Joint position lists

──────────

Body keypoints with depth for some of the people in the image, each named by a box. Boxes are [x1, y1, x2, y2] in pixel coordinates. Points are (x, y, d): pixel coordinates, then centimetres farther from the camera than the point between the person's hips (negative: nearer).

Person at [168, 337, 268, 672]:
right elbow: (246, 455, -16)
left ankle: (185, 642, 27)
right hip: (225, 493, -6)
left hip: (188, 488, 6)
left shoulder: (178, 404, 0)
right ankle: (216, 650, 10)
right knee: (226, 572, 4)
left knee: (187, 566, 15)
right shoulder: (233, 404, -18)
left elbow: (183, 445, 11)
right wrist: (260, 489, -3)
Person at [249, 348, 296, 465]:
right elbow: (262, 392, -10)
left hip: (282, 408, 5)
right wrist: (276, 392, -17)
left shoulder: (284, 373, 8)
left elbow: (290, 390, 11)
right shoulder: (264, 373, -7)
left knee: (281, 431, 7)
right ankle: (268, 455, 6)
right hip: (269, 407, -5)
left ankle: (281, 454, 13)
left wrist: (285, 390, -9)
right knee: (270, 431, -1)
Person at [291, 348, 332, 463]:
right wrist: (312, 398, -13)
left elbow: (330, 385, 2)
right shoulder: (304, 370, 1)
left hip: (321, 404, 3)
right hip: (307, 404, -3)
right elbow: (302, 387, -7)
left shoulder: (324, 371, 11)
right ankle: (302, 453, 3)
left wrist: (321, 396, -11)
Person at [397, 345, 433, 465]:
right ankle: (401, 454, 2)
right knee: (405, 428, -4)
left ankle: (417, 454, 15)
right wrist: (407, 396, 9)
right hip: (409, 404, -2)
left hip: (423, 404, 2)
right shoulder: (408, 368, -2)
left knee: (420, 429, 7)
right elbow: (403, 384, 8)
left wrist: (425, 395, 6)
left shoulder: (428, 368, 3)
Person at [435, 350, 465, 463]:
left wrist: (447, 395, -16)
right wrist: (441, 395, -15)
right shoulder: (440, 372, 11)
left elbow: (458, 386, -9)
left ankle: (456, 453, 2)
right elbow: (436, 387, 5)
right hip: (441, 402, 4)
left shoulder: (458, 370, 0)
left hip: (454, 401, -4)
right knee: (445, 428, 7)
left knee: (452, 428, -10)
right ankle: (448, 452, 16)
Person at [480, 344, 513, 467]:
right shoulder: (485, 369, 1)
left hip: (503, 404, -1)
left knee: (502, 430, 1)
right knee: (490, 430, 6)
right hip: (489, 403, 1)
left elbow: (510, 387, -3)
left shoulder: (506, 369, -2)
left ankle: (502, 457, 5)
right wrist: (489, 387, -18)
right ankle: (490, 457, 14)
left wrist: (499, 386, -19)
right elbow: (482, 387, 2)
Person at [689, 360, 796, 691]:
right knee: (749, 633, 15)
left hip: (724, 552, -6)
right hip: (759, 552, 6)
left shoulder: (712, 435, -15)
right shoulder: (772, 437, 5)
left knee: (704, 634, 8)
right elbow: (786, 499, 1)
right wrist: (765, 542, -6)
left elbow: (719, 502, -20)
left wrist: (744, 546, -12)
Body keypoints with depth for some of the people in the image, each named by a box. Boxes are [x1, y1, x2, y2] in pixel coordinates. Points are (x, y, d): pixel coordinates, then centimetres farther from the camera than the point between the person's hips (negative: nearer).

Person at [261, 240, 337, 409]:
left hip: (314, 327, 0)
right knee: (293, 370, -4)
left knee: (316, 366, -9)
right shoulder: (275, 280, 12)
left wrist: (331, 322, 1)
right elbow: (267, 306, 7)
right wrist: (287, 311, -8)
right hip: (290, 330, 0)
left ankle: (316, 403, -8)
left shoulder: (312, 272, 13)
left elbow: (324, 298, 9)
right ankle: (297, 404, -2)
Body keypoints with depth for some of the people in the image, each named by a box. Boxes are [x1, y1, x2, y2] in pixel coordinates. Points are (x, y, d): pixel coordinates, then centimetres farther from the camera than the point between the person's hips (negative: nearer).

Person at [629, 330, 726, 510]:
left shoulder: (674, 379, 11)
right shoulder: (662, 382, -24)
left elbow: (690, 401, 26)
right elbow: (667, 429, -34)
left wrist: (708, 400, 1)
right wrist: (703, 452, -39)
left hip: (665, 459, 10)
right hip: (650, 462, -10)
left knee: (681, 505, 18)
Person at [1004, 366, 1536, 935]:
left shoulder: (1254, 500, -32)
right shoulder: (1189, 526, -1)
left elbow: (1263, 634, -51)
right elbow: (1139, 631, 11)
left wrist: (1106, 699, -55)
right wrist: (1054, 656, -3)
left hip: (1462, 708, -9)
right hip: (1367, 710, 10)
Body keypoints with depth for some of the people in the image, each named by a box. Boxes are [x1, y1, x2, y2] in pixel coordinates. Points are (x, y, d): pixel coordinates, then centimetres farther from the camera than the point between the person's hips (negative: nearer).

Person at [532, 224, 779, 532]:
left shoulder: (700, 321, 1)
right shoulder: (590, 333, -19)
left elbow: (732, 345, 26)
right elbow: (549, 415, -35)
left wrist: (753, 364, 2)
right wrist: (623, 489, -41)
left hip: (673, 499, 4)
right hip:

──────────

INSTRUCTIONS TO FOLLOW — Please print the records above exactly, leaving nothing out.

EXERCISE SOLUTION —
Body keypoints with depth for some of the people in the image, each named by a box. Boxes are [x1, y1, x2, y2] in pixel coordinates. Points are (x, y, d): pixel coordinates, then centimetres farther from the camera than the point between the person's hips (negative: nearer).

Person at [168, 337, 268, 672]:
right elbow: (246, 455, -16)
left ankle: (185, 642, 27)
right hip: (225, 493, -6)
left hip: (188, 488, 6)
left shoulder: (178, 404, 0)
right ankle: (216, 650, 10)
right knee: (226, 572, 4)
left knee: (187, 566, 15)
right shoulder: (233, 404, -18)
left elbow: (183, 445, 11)
right wrist: (260, 489, -3)
Person at [249, 348, 296, 465]:
right elbow: (262, 392, -10)
left hip: (282, 408, 5)
right wrist: (276, 392, -17)
left shoulder: (284, 373, 8)
left elbow: (290, 390, 11)
right shoulder: (264, 373, -7)
left knee: (281, 431, 7)
right ankle: (268, 455, 6)
right hip: (269, 407, -5)
left ankle: (281, 454, 13)
left wrist: (285, 390, -9)
right knee: (270, 431, -1)
Person at [291, 348, 332, 463]:
right wrist: (312, 398, -13)
left elbow: (330, 385, 2)
right shoulder: (304, 370, 1)
left hip: (321, 404, 3)
right hip: (307, 404, -3)
right elbow: (302, 387, -7)
left shoulder: (324, 371, 11)
right ankle: (302, 453, 3)
left wrist: (321, 396, -11)
Person at [397, 345, 433, 465]:
right ankle: (401, 454, 2)
right knee: (405, 428, -4)
left ankle: (417, 454, 15)
right wrist: (407, 396, 9)
right hip: (409, 404, -2)
left hip: (423, 404, 2)
right shoulder: (408, 368, -2)
left knee: (420, 429, 7)
right elbow: (403, 384, 8)
left wrist: (425, 395, 6)
left shoulder: (428, 368, 3)
Person at [435, 350, 465, 463]:
left wrist: (447, 395, -16)
right wrist: (441, 395, -15)
right shoulder: (440, 372, 11)
left elbow: (458, 386, -9)
left ankle: (456, 453, 2)
right elbow: (436, 387, 5)
right hip: (441, 402, 4)
left shoulder: (458, 370, 0)
left hip: (454, 401, -4)
right knee: (445, 428, 7)
left knee: (452, 428, -10)
right ankle: (448, 452, 16)
Person at [480, 344, 513, 467]:
right shoulder: (485, 369, 1)
left hip: (503, 404, -1)
left knee: (502, 430, 1)
right knee: (490, 430, 6)
right hip: (489, 403, 1)
left elbow: (510, 387, -3)
left shoulder: (506, 369, -2)
left ankle: (502, 457, 5)
right wrist: (489, 387, -18)
right ankle: (490, 457, 14)
left wrist: (499, 386, -19)
right elbow: (482, 387, 2)
Person at [689, 360, 796, 691]:
right knee: (749, 633, 15)
left hip: (724, 552, -6)
right hip: (759, 552, 6)
left shoulder: (712, 435, -15)
right shoulder: (772, 437, 5)
left knee: (704, 634, 8)
right elbow: (786, 499, 1)
right wrist: (765, 542, -6)
left elbow: (719, 502, -20)
left wrist: (744, 546, -12)
Body keypoints with depth for some of the people in the image, each named by a box. Boxes are [x1, y1, x2, y2] in pixel coordinates. Points are (x, y, d): pixel coordinates, then centimetres farther from the camera than the point between the person's hips (negative: nearer).

Person at [261, 240, 337, 409]:
left hip: (314, 327, 0)
right knee: (293, 370, -4)
left knee: (316, 366, -9)
right shoulder: (275, 280, 12)
left wrist: (331, 322, 1)
right elbow: (267, 306, 7)
right wrist: (287, 311, -8)
right hip: (290, 330, 0)
left ankle: (316, 403, -8)
left shoulder: (312, 272, 13)
left elbow: (324, 298, 9)
right ankle: (297, 404, -2)
Body keypoints with depth for some of the people in the image, each named by a box. Boxes are [x1, y1, x2, y2] in pixel coordinates. Points are (x, y, d): pixel coordinates, then centimetres farther from the camera than the point between the person's hips (negative: nearer).

Person at [629, 330, 726, 510]:
left shoulder: (674, 379, 11)
right shoulder: (662, 382, -24)
left elbow: (690, 401, 26)
right elbow: (667, 429, -34)
left wrist: (708, 400, 1)
right wrist: (703, 452, -39)
left hip: (665, 459, 10)
right hip: (650, 462, -10)
left knee: (681, 505, 18)
Person at [1004, 366, 1536, 935]:
left shoulder: (1254, 500, -32)
right shoulder: (1189, 526, -1)
left elbow: (1263, 634, -51)
right elbow: (1139, 631, 11)
left wrist: (1106, 699, -55)
right wrist: (1054, 656, -3)
left hip: (1462, 708, -9)
right hip: (1367, 710, 10)
Body keypoints with depth for some of the people in the image, each named by a box. Boxes are [x1, y1, x2, y2] in pixel coordinates. Points are (x, y, d): pixel coordinates, then centimetres farther from the camera than the point between the person's hips (negative: nearer).

Person at [532, 224, 779, 532]:
left shoulder: (700, 321, 1)
right shoulder: (590, 333, -19)
left elbow: (732, 345, 26)
right elbow: (549, 415, -35)
left wrist: (753, 364, 2)
right wrist: (623, 489, -41)
left hip: (673, 499, 4)
right hip:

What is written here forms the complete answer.